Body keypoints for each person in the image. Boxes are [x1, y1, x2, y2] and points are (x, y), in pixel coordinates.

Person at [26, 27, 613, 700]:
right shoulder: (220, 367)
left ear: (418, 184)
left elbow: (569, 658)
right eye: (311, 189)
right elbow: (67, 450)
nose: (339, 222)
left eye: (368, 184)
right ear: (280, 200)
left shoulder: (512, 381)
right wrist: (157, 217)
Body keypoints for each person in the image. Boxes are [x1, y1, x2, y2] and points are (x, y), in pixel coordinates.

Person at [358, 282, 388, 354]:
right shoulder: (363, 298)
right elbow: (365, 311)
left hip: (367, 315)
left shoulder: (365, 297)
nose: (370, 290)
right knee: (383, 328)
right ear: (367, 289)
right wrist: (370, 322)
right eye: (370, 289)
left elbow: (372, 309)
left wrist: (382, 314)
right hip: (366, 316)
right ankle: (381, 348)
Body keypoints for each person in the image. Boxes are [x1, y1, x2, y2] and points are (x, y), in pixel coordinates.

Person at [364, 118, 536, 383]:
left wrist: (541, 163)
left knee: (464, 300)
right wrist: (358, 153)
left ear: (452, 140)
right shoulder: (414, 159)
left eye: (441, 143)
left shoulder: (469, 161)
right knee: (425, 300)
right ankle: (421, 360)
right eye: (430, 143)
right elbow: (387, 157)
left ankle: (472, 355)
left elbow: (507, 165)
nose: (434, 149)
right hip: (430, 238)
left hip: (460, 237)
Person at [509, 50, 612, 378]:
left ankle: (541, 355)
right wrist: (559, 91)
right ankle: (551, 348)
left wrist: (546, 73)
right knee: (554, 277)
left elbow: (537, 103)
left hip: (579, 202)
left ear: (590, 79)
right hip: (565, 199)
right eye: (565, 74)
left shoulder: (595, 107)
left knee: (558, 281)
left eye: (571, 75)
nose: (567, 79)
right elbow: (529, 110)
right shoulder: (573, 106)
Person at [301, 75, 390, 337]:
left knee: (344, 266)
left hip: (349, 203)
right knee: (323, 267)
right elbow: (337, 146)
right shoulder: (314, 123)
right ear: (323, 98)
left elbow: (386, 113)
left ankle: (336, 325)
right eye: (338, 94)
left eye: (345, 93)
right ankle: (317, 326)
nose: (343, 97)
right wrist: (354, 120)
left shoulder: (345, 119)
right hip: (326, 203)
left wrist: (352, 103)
* * *
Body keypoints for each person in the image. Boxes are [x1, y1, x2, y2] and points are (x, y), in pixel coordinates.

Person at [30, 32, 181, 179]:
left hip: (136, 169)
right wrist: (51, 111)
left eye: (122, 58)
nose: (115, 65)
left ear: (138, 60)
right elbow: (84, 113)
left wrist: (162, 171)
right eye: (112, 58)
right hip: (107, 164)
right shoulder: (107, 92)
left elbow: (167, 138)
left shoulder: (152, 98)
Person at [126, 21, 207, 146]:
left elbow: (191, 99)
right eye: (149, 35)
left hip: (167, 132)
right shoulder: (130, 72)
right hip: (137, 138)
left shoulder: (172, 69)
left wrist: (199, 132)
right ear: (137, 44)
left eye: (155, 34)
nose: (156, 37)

■ Your instructions: Going back over the entries above, copy word for word every line from the one that has "left elbow: (191, 99)" on through the one that has "nose: (156, 37)".

■ Reply:
left elbow: (191, 99)
right eye: (149, 35)
left hip: (167, 132)
right shoulder: (130, 72)
right hip: (137, 138)
left shoulder: (172, 69)
left wrist: (199, 132)
right ear: (137, 44)
left eye: (155, 34)
nose: (156, 37)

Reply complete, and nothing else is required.